### Aufgabe A
Fasse im Textauszug unten den Absatz, der mit „Um herauszufinden, ob es sich“ beginnt, als kurze Stichpunktliste zusammen und behalte dabei seine wesentlichen Angaben.

━━━ Textauszug ━━━

Es existiert bislang leider keine allgemein gültige Definition. Als sehr anerkannt gilt aber die Diskkrepanzdefinition, die ich auch für am besten nachzuvollziehen halte und im folgenden kurz erklären werde:
Um herauszufinden, ob es sich um eine Schwäche oder Störung handelt, muss zum einen ein Intelligenztest und zum anderen ein Test in dem problematischen Bereich durchgeführt werden, also z.B. ein Lesetest. Weicht das Ergebnis des Lesetests im Vergleich zum ermittelten Intelligenzquotienten um mindestens 1,5 Standardabweichungen nach unten ab, liegt die Leseleistung deutlich unter dem Gesamtniveau des Kindes. Damit liegt eine Teilleistungsstörung vor. Liegt die Abweichung bei weniger als 1,5 Standardabweichungen, liegt bloß eine Teilleistungsschwäche vor.
Zum anderen wird davon ausgegangen, dass eine Störung nicht durch schlechten Unterricht oder lange Fehlzeiten entstanden ist. Eine Schwäche hingegen kann darin ihren Ursprung haben und wird sich dann durch viel Üben oder einen neuen Lehrer wieder geben.
Kinder, deren Teilleistung aufgrund einer Seh- oder Hörbehinderung schwach ist, haben per Definition auch keine Teilleistungsstörung, sondern nur eine Schwäche.

━━━ Vorliegende Auflistung ━━━

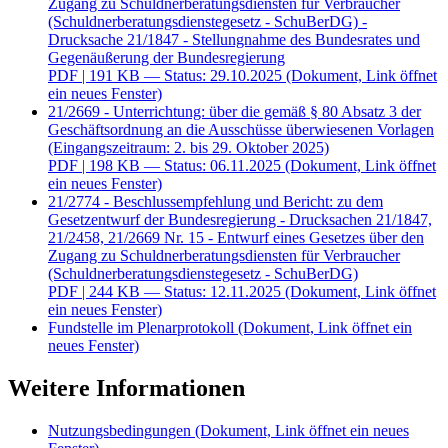
Zugang zu Schuldnerberatungsdiensten für Verbraucher
(Schuldnerberatungsdienstegesetz - SchuBerDG) -
Drucksache 21/1847 - Stellungnahme des Bundesrates und
Gegenäußerung der Bundesregierung
PDF
| 191 KB — Status: 29.10.2025
(Dokument, Link öffnet
ein neues Fenster)
21/2669 - Unterrichtung: über die gemäß § 80 Absatz 3 der
Geschäftsordnung an die Ausschüsse überwiesenen Vorlagen
(Eingangszeitraum: 2. bis 29. Oktober 2025)
PDF
| 198 KB — Status: 06.11.2025
(Dokument, Link öffnet
ein neues Fenster)
21/2774 - Beschlussempfehlung und Bericht: zu dem
Gesetzentwurf der Bundesregierung - Drucksachen 21/1847,
21/2458, 21/2669 Nr. 15 - Entwurf eines Gesetzes über den
Zugang zu Schuldnerberatungsdiensten für Verbraucher
(Schuldnerberatungsdienstegesetz - SchuBerDG)
PDF
| 244 KB — Status: 12.11.2025
(Dokument, Link öffnet
ein neues Fenster)
Fundstelle im Plenarprotokoll
(Dokument, Link öffnet ein
neues Fenster)
Weitere Informationen
Nutzungsbedingungen
(Dokument, Link öffnet ein neues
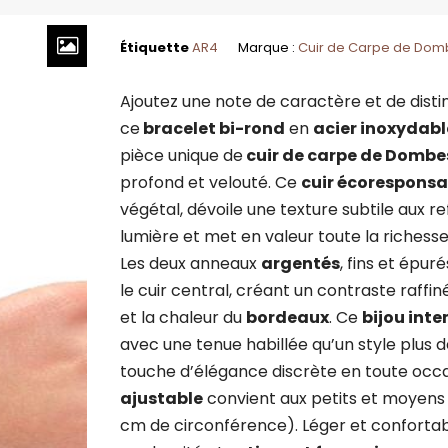
Étiquette
AR4
Marque :
Cuir de Carpe de Dom
Ajoutez une note de caractère et de disti
ce
bracelet bi-rond
en
acier inoxydabl
pièce unique de
cuir de carpe de Dombe
profond et velouté. Ce
cuir écoresponsa
végétal, dévoile une texture subtile aux re
lumière et met en valeur toute la richesse
Les deux anneaux
argentés
, fins et épu
le cuir central, créant un contraste raffin
et la chaleur du
bordeaux
. Ce
bijou int
avec une tenue habillée qu’un style plus
touche d’élégance discrète en toute occ
ajustable
convient aux petits et moyens 
cm de circonférence). Léger et confortabl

━━━

### Aufgabe B
Gib die Zeilen der Auflistung oben vom Beginn bis einschließlich der Zeile mit „KB — Status: 12.11.2025“ unverändert wieder und lass die Bilder dabei weg.

### Antwort A
- Erforderlich sind ein Intelligenztest und ein Test im problematischen Bereich, z. B. ein Lesetest.
- Liegt das Ergebnis des Lesetests mindestens 1,5 Standardabweichungen unter dem ermittelten Intelligenzquotienten, ist die Leseleistung deutlich schwächer als das Gesamtniveau des Kindes. Dann besteht eine Teilleistungsstörung.
- Beträgt die Abweichung weniger als 1,5 Standardabweichungen, besteht nur eine Teilleistungsschwäche.

### Antwort B
Zugang zu Schuldnerberatungsdiensten für Verbraucher
(Schuldnerberatungsdienstegesetz - SchuBerDG) -
Drucksache 21/1847 - Stellungnahme des Bundesrates und
Gegenäußerung der Bundesregierung
PDF
| 191 KB — Status: 29.10.2025
(Dokument, Link öffnet
ein neues Fenster)
21/2669 - Unterrichtung: über die gemäß § 80 Absatz 3 der
Geschäftsordnung an die Ausschüsse überwiesenen Vorlagen
(Eingangszeitraum: 2. bis 29. Oktober 2025)
PDF
| 198 KB — Status: 06.11.2025
(Dokument, Link öffnet
ein neues Fenster)
21/2774 - Beschlussempfehlung und Bericht: zu dem
Gesetzentwurf der Bundesregierung - Drucksachen 21/1847,
21/2458, 21/2669 Nr. 15 - Entwurf eines Gesetzes über den
Zugang zu Schuldnerberatungsdiensten für Verbraucher
(Schuldnerberatungsdienstegesetz - SchuBerDG)
PDF
| 244 KB — Status: 12.11.2025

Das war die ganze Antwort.